Sécuriser un réseau passe par un calcul de probabilités

Par 23 juillet 2008
Mots-clés : Smart city

Le NIST développe une nouvelle technique de protection de réseaux : elle détermine les probabilités pour un hacker de choisir tel ou tel voie d'effraction. Et alerte les responsables des failles du système.

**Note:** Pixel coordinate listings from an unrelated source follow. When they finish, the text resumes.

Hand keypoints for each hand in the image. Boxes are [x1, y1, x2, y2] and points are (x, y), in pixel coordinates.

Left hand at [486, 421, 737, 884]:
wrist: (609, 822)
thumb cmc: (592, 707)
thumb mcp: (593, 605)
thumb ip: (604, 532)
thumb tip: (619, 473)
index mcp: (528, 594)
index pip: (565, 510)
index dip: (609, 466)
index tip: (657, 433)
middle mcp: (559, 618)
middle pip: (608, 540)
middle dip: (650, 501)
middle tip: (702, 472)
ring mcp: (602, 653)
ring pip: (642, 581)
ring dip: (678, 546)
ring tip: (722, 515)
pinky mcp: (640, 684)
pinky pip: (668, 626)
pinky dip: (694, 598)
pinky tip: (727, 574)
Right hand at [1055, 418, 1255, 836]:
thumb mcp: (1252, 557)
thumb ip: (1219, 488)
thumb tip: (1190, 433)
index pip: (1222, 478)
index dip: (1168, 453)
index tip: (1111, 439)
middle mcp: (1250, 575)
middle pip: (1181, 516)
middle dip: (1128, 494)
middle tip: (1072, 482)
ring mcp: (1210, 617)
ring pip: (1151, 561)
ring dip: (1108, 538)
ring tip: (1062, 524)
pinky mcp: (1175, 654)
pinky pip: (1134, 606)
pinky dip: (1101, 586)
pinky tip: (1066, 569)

Les brèches sont un cauchemar récurrent pour les responsables de la sécurité des systèmes d'informations (RSSI). D'autant que les données piratables peuvent aussi bien concerner leur entreprise que leurs clients. Pour aider les RSSI dans leur tache, les scientifiques du National Institute of Standards and Technology (NIST) ont développé une technique métrique de sécurité assurant la protection des réseaux d'ordinateurs. Et par réseau, les chercheurs englobent des éléments aussi divers que des ordinateurs personnels, des routeurs, des serveurs, mais comprend aussi des logiciels. Une fois à l'intérieur d'un pare-feu, un hacker peut donc voyager via une variété de routes, afin d'atteindre les données qui peuvent l'intéresser. En plus du hardware, l'attaquant peut aussi bien s'en prendre aux logiciels des ordinateurs.
L'Attack Graph
D'autant qu'il est aidé dans son œuvre par les applications de partage de dossiers, de plus en plus courantes, et qui comportent des failles fréquentes. Le concept mis en œuvre par l'institut américain est le suivant : calculer la probabilité d'attaque pour chaque passage susceptible d'être emprunté par les hackers. "Nous analysons ainsi tous les chemins possibles que les attaquants pourraient prendre pour pénétrer un réseau", explique Anoop Singhal, membre du projet de recherche au NIST. "Nous faisons correspondre à chaque composant du réseau un degré de risque encouru". Ce via une technique appelée l’"Attack Graph", littéralement un "graphique d'attaque", combinée à la National Vulnerability Database (NVD).
Déterminer les faiblesses d'un réseau
Cette NVD étant une base de données gouvernementale répertoriant les faiblesses connues des logiciels qui pourraient être exploitées par les hackers. Elle a été élaborée par les éditeurs de logiciels eux-mêmes et attribue une note aux softwares en fonction de leur fiabilité. Par exemple, dans un système, le but du hacker est d'atteindre la base de données de l'ordinateur par la route la plus simple. L'Attack Graph va déterminer trois routes potentielles, et noter leur degré de sécurité après les avoir testées et en fonction de la facilité pour un hacker de s'y introduire. Les décisionnaires peuvent alors en fonction de ces observations décider des postes à sécuriser et de leurs investissements prioritaires dans ce domaine.